Autism and the Criminal Justice System – Part 6 – Eye Contact

Eye contact is something that autistic people can find very difficult, but it is also something that our society values very highly.  This can often lead to problems and conflict.  This article isn’t designed to give people tips on how to be better at making eye contact, but rather to illustrate why it can be difficult for autistic individuals, and why it can make contact with the police, and the criminal justice system in general, even more stressful and unpleasant.

Some autistic people find eye contact painful.  This might seem odd, but whether it seems odd or not, it is a fact.  Making eye contact with someone while they speak is the equivalent of a neuro-typical person having to dig a pin in to their finger during every conversation they have.  Others simply find that they can’t concentrate on what is being said if they have to look at the person’s eyes.   They spend so much time trying to make sure they have the right eye contact that they completely miss what is being said to them.  Most autistic people find it awkward, or embarrassing to have to make, and maintain eye contact.  It doesn’t feel right or natural, and it makes the whole experience of conversation difficult, and uncomfortable.

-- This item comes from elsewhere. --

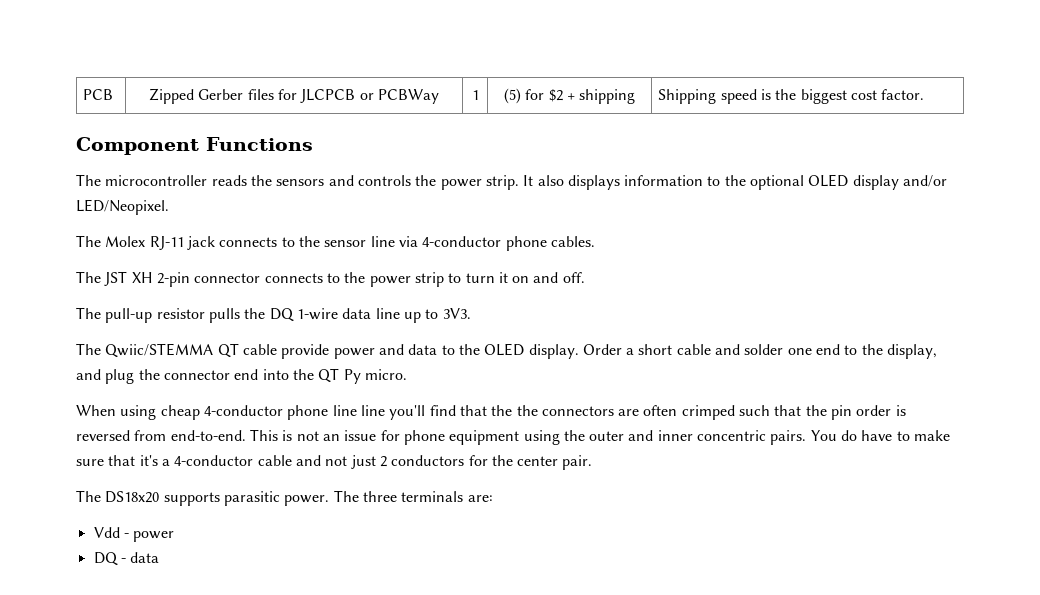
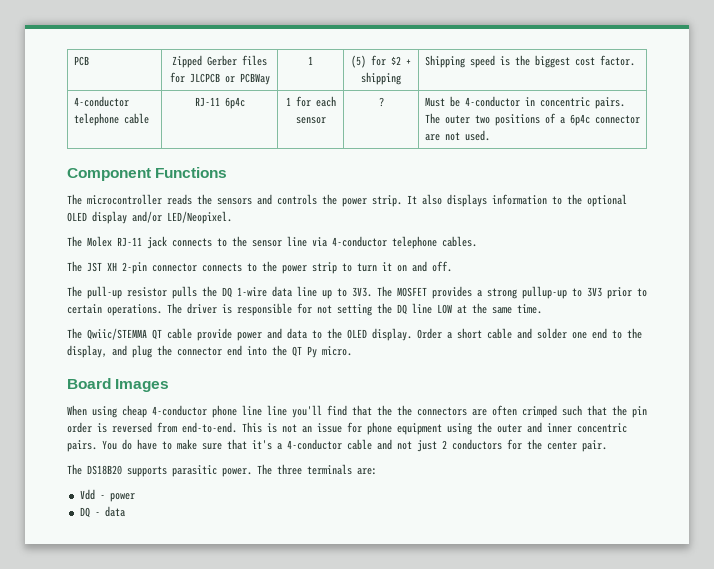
(925, 94) none -> [73,96,129,107] [73,113,149,126] [194,97,245,109] [285,96,336,107] [295,117,326,124] [378,97,384,107] [424,96,625,109] [424,113,640,126] [424,130,490,141] // 4-conductor telephone cable | RJ-11 6p4c | 1 for each sensor | ? | Must be 4-conductor in concentric pairs. The outer two positions of a 6p4c connector are not used.
[505,236,547,251] phone -> [392,236,437,249] telephone
(471, 313) none -> [377,286,647,299] [67,303,542,316] The MOSFET provides a strong pullup-up to 3V3 prior to certain operations. The driver is responsible for not setting the DQ line LOW at the same time.
(407, 374) none -> [67,378,170,392] // Board Images
[105,491,160,503] DS18x20 -> [87,465,122,475] DS18B20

However, eye contact isn’t always perceived as a good thing; in some cultures it is considered rude to look directly in to someone’s eyes.  Looking at the floor might be seen as a sign of respect when talking to the police or other authority figures in some cultures, but Western culture tends to place extraordinary emphasis on things such as making eye contact, or shaking hands.  People will use phrases such as `you can tell a lot about a man by his handshake` Obviously this isn’t true.  You can`t tell anything about anybody from the way they shake hands; there could be any number of reasons why their handshake is weak, or firm, for example.  And equally you can`t tell what somebody thinks or feels about you by how much eye contact they make.

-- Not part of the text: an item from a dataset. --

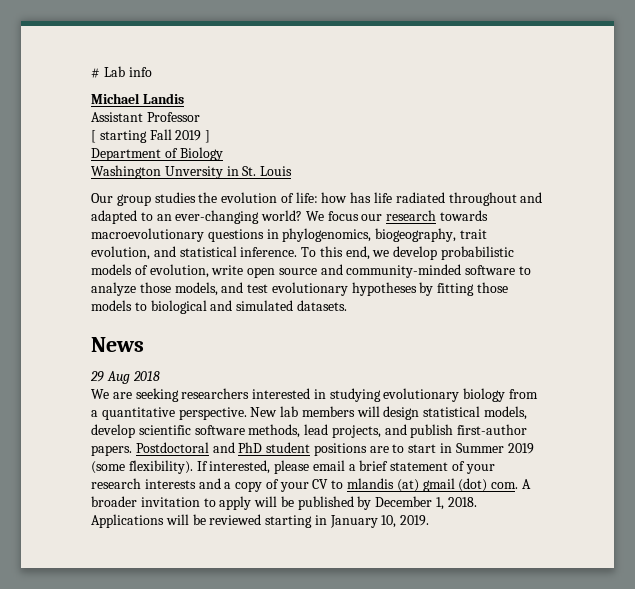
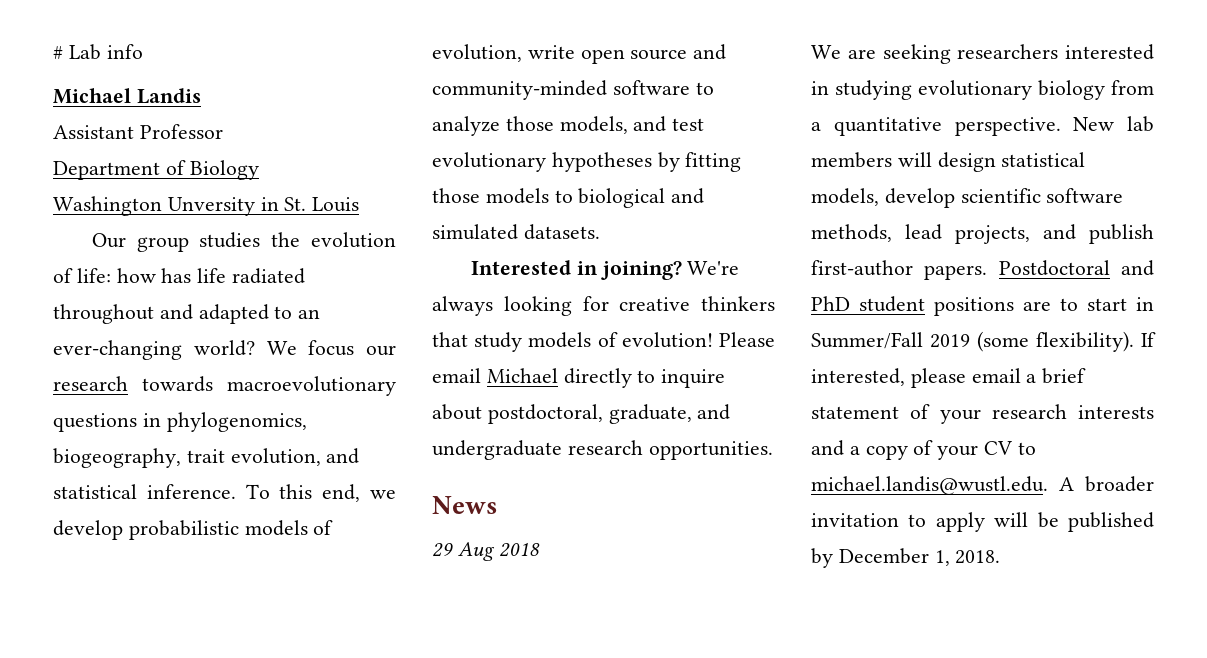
[91,129,211,143] // [ starting Fall 2019 ] -> (223, 131) none
(347, 305) none -> [470,260,740,280] [432,296,775,316] [432,332,775,352] [432,368,726,388] [432,404,731,424] [432,440,773,460] // Interested in joining? We're always looking for creative thinkers that study models of evolution! Please email Michael directly to inquire about postdoctoral, graduate, and undergraduate research opportunities.
[455,443,504,453] Summer -> [811,332,923,349] Summer/Fall
[347,478,519,492] mlandis (at) gmail (dot) com. -> [811,476,1048,495] michael.landis@wustl.edu.
[91,514,430,528] Applications will be reviewed starting in January 10, 2019. -> (1001, 557) none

Some people have a belief that people who don’t make eye contact are dishonest.  Well, this is such a widely held belief that it seems obvious that anybody who was actually trying to lie would make sure to make eye contact when doing so.  If anyone has any lingering doubts that you can`t lie when looking somebody in the eyes, go find somebody, and do a test with them.  Look each other in the eye and say three things, two of them true, one of them a lie.  See if there is any difference in where their eyes fall or how their face looks.  The likelihood is that if they struggle to look you in the eyes they will struggle whether they are telling the truth or lying, and if they can do it easily then they will keep it up throughout the truth and the lie.

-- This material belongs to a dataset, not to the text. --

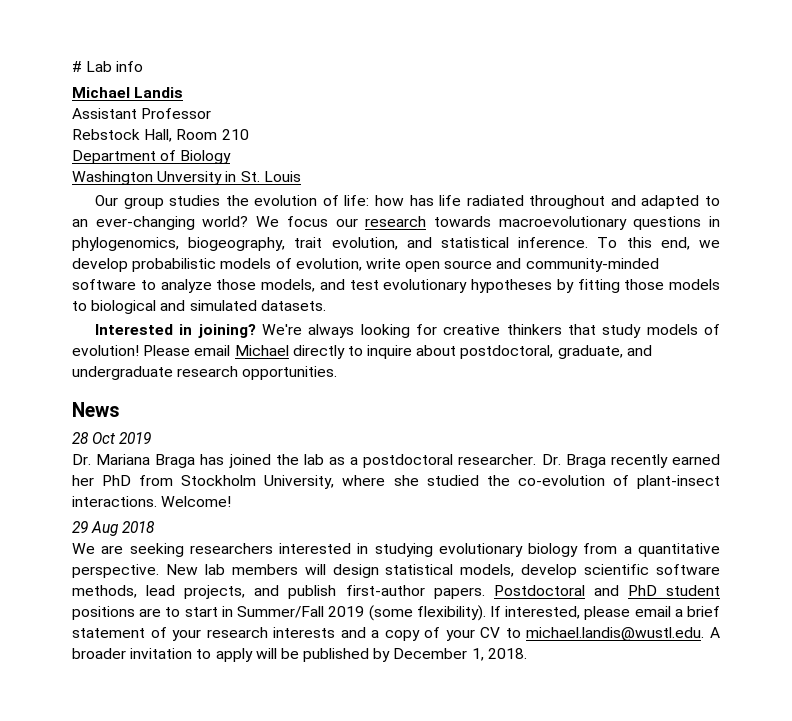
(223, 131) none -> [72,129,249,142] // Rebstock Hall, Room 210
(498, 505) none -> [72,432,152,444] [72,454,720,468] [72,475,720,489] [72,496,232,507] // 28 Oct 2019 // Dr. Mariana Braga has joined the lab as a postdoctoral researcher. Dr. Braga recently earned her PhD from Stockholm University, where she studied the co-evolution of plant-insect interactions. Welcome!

Due to the cultural emphasis we place on eye contact, not making eye contact can be perceived as a sign of weakness, or shiftiness.  Some people – including the police – could find a lack of eye contact disrespectful, and even insulting.  To them it may look as if the person with autism is simply uninterested in what is being said, or in what is happening around them.  It can also be perceived as a sign of nervousness; the police may think that somebody is more suspicious if they can`t make eye contact when being questioned.  The police may even ask for somebody to look at them if they are questioning them, or arresting them on the street.  This may look even more like a sign of disrespect if the autistic person were to refuse.  There are preconceived ideas, shared by a large number of neuro-typical people, when it comes to what certain nonverbal signs such as eye contact mean.  The only problem is, these don’t apply to people with autism.

What would be nice to see is a cultural shift that moves away from judging people based on outdated views of body-language, and nonverbal communication.  There are many stereotypes based around body language – it might be perceived that the student who is always slouching, and looking out of the window is uninterested, and unwilling to learn, and yet he or she might be the only person paying complete attention in the entire room.  It may just be that they do not need to look straight ahead to do so.  It is silly for one person to say `I do this with my nose when I lie, therefore everyone who ever does this is lying`.

Of course body language can betray people, and a cultural shift doesn’t mean disregarding the reading of body language entirely, in fact it could mean expanding this; understanding that not every single gesture or movement will have only one meaning.  Meanings change depending on the individual and the circumstances.  Not being able to make or maintain eye contact will mean completely different things for different people, at different times and in different cultures.  And it is important that this is remembered, and understood by the police, and the criminal justice system as a whole when questioning somebody they know, or suspect to be autistic.